Different Types of Diets
By Kayla Collett
When it comes to healthy eating one thing is certain, you have a vast array of dietary options to choose from. It is important to stay healthy in order for our bodies to simply function adequately and for them to detoxify themselves from all the (possible) junk food that we might have consumed.
Dietary needs naturally differ from person to person, so finding the right diet plan for you can be a bit of a tricky process at first, plus it can also seem extremely daunting and intimidating. That is why I am giving you a basic breakdown of five well-known dietary plans which will hopefully help you understand which plan is the right one for you, if of course; you plan on following one of these diets.
The paleo diet
The paleo diet follows a rather simple concept. The idea is to minimize the amount of carbohydrate-based foods you consume. This normally involves not consuming any sugar-based products along with any carb-heavy products like processed foods and grains. You do not necessarily have to follow this to the T, but the simple idea behind it is to limit the number of carbohydrates in your system which will, in turn, reduce your glucose levels. So instead of glucose, your body will burn your fat reserves instead in order to produce energy.
The vegan diet
To no surprise, the vegan diet is probably the most popular of all the dietary choices on this list, since it has combined with the massive global movement for animal rights and welfare. Simply, a vegan diet eliminates the consumption of all meat and animal-based products. By doing so, you greatly reduce the cholesterol and saturated fat levels in your system which limits the risk of heart disease and obesity-related issues. Word of warning, however, getting into a vegan diet is no easy picnic.
There is a reason why you might know friends who have struggled to keep to a vegan diet at times without taking breaks, as the diet requires you to find a sufficient alternative for protein and vitamins since you no longer eat meat. Plus living in Sri Lanka and being vegan can have its perks and easy routes (dhal, brinjal, okra curry, and cucumber salad with rice is amazing for one!).
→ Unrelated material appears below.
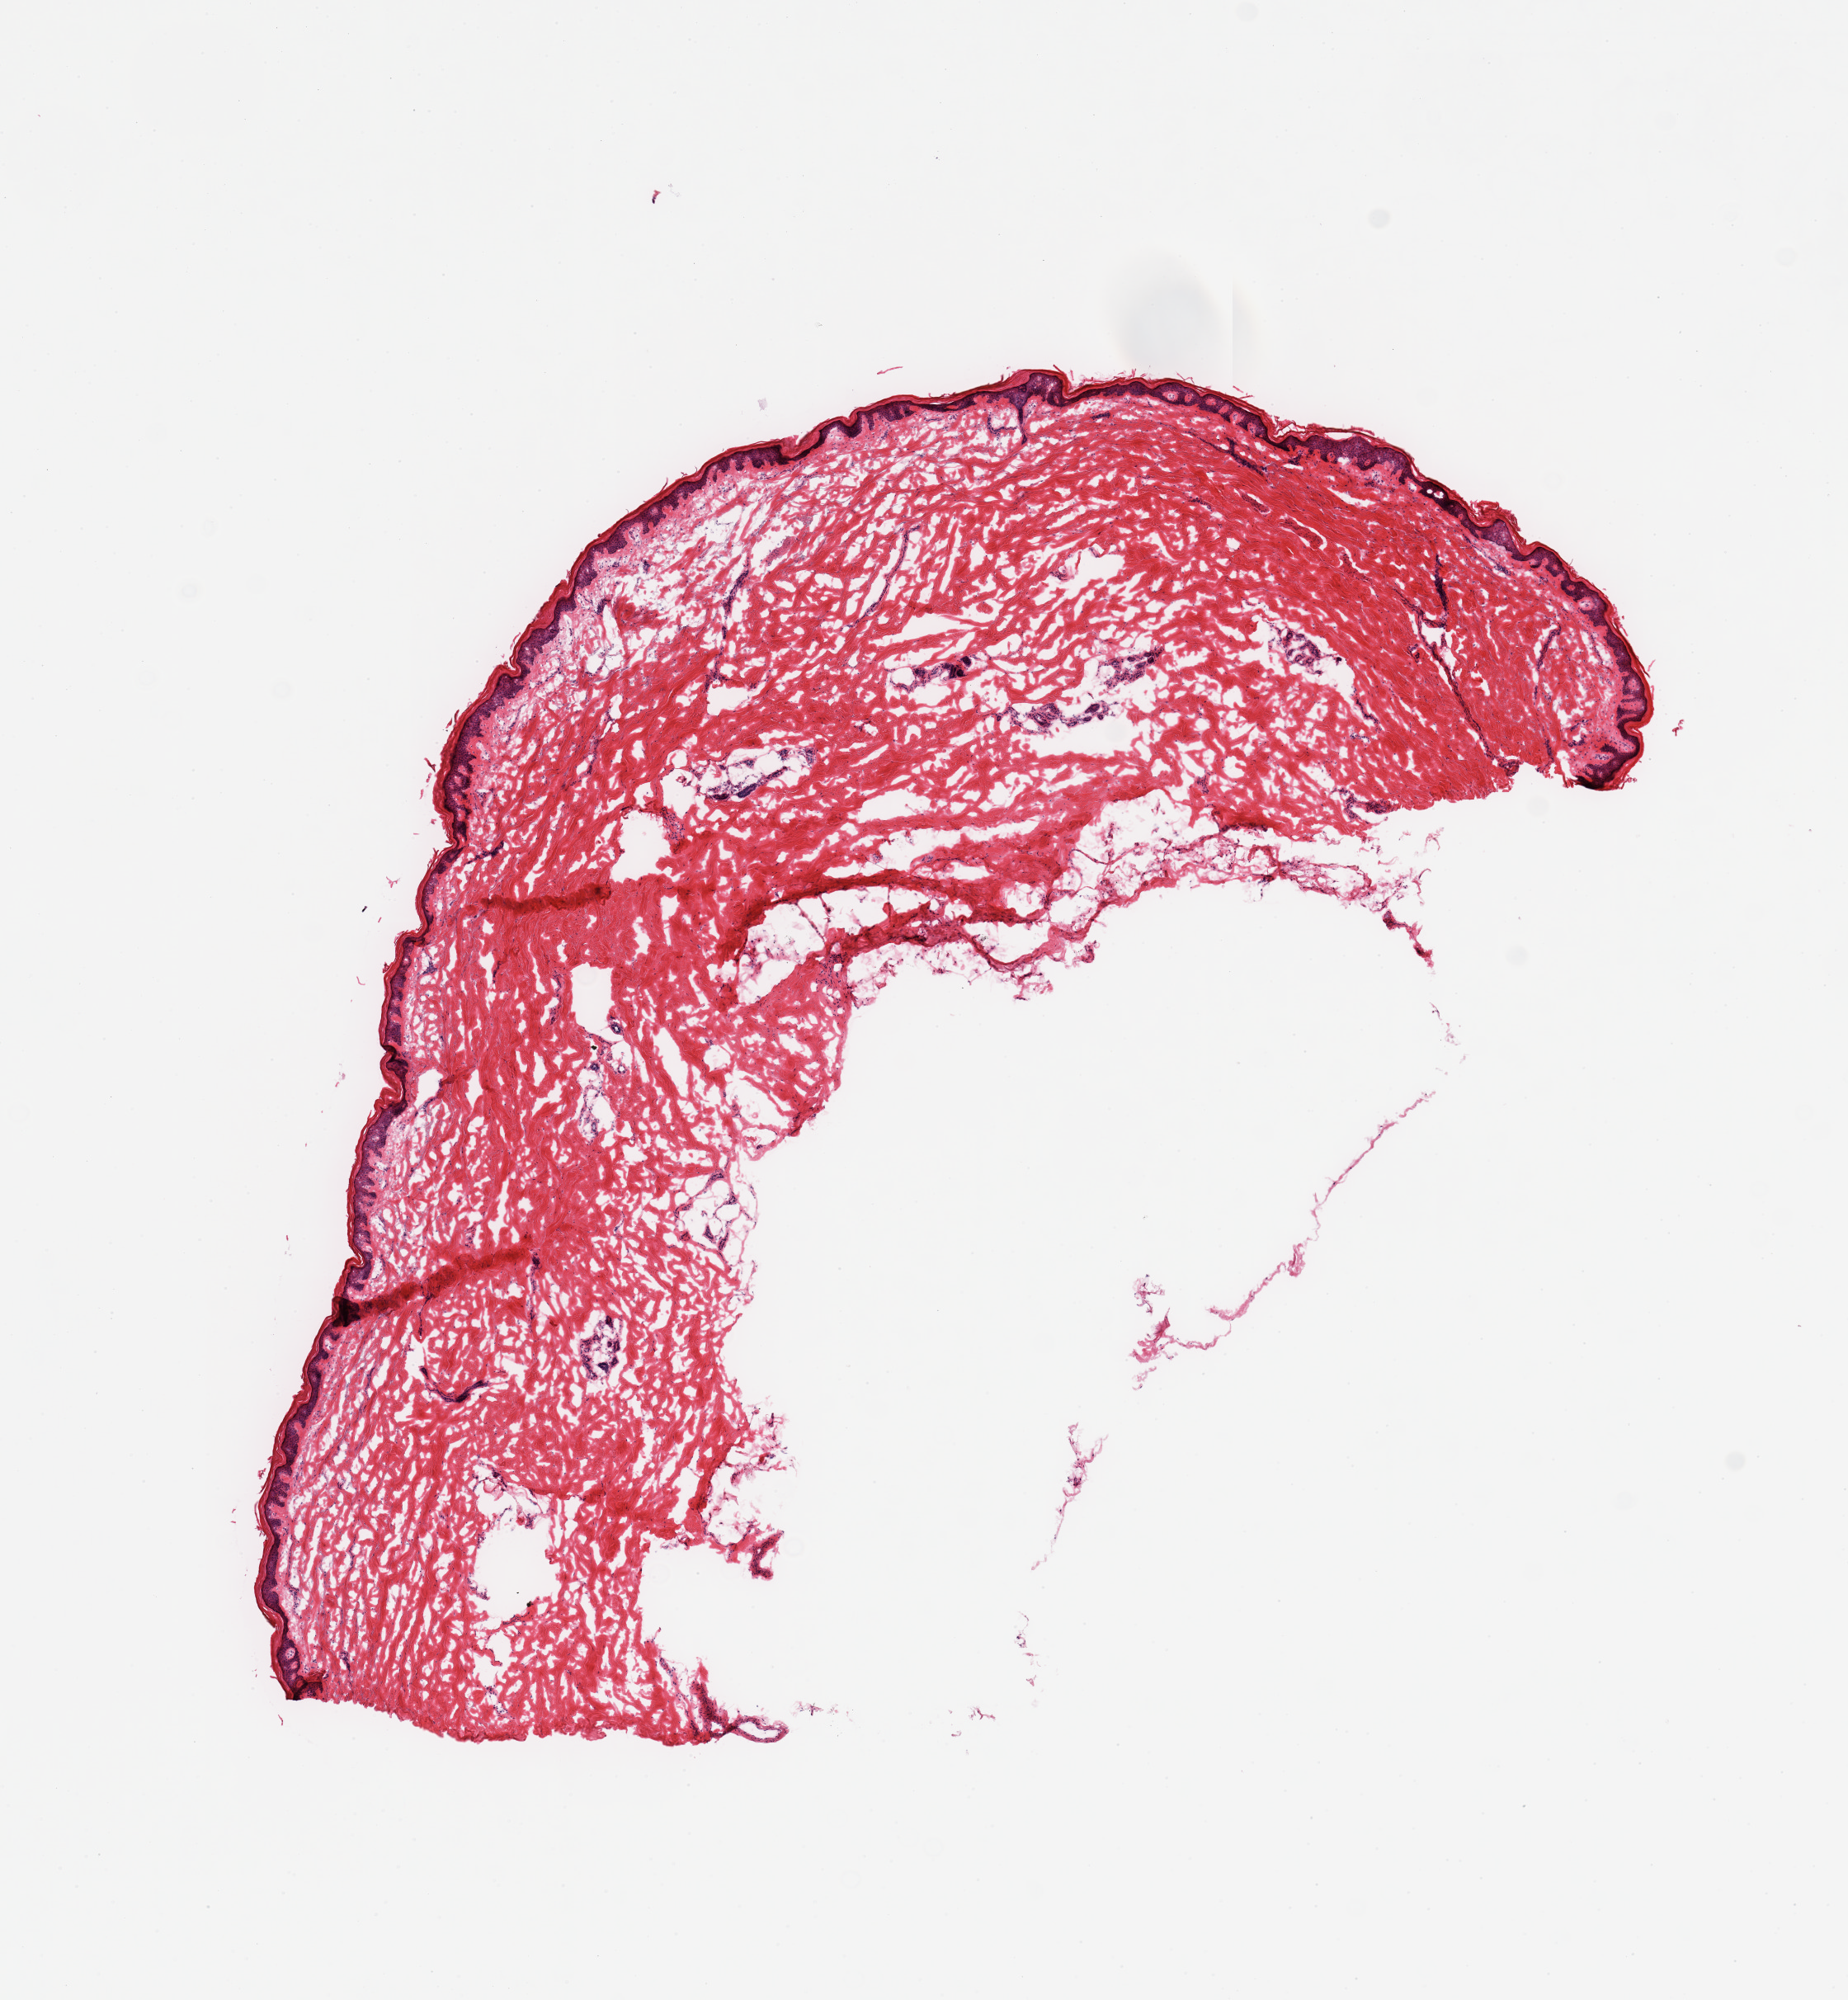
Whole-slide image, H&E stain, brightfield — a low-resolution overview of the entire scanned area, about 8.9 x 9.6 mm. Donor: male.
- specimen: frozen section (dry ice); target tissue: skin of lower leg; donor tissue sample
However substitutes for basic dairy items such as cheese are almost impossible to find in Sri Lanka and if you do find them, such as almond milk, it is much more of a steep price in comparison to regular milk. Eliminating meat is arguably easy, but it’s the dairy that I love – so perhaps it’s difficult for me, but it might not be for you!
The Atkins diet
This one is similar to the ‘Paleo Diet’ albeit with a few differences. The Paleo Diet pretty much requires you to cut off dairy consumption as part of the plan to reduce your carbs whereas the Atkins diet relaxes that rule a bit. With the Atkins Diet, you can freely eat whatever you want as it does not require you to restrict the consumption of any particular food type. The only main rule is limiting your carb intake to a certain degree. Switching to low-carb based dairy products is a good way of going about this if you still like to have milk at breakfast every morning. Ideally, you will want to consume less than 20 grams of carbs per day for the first two weeks of your diet, so it is important to keep track of what you consume to make sure you get the best results.
The macro diet
Now take the ‘Atkins Diet’ and go up the other extreme, because you will need a calculator to keep track of this dietary plan. Unlike the Atkins diet which allows you to eat protein- and fat-based products freely since it only requires you to moderate your carb intake, the Macro Diet focuses on keeping track of all the nutrients you consume. So proteins, carbs, and fat all have to be counted since the idea is to keep your daily consumption within your total calorie limit. Suffice to say; prepare to eat a lot of fruits, vegetables, and whole grains if you want to venture down this path.
The intermittent fasting diet
This is actually not much of a ‘diet’ as it is an eating pattern, because as you can already guess, it is a health plan that focuses more on when you should eat rather than what you should eat. By sticking to a cycle plan, you ensure that you do not consume extra snacks and munchies that you might often do already without realizing it. It is a simple dietary plan to follow since you pre-plan your meals beforehand and what you plan to eat on a given day, eliminating any extra foods and liquids that carry carbs and fat which will negatively impact your body. Small disclaimer though, you can still consume as much water and other liquid-based products whenever you like if they have zero carbs in them. After all, it is important to stay hydrated at all times.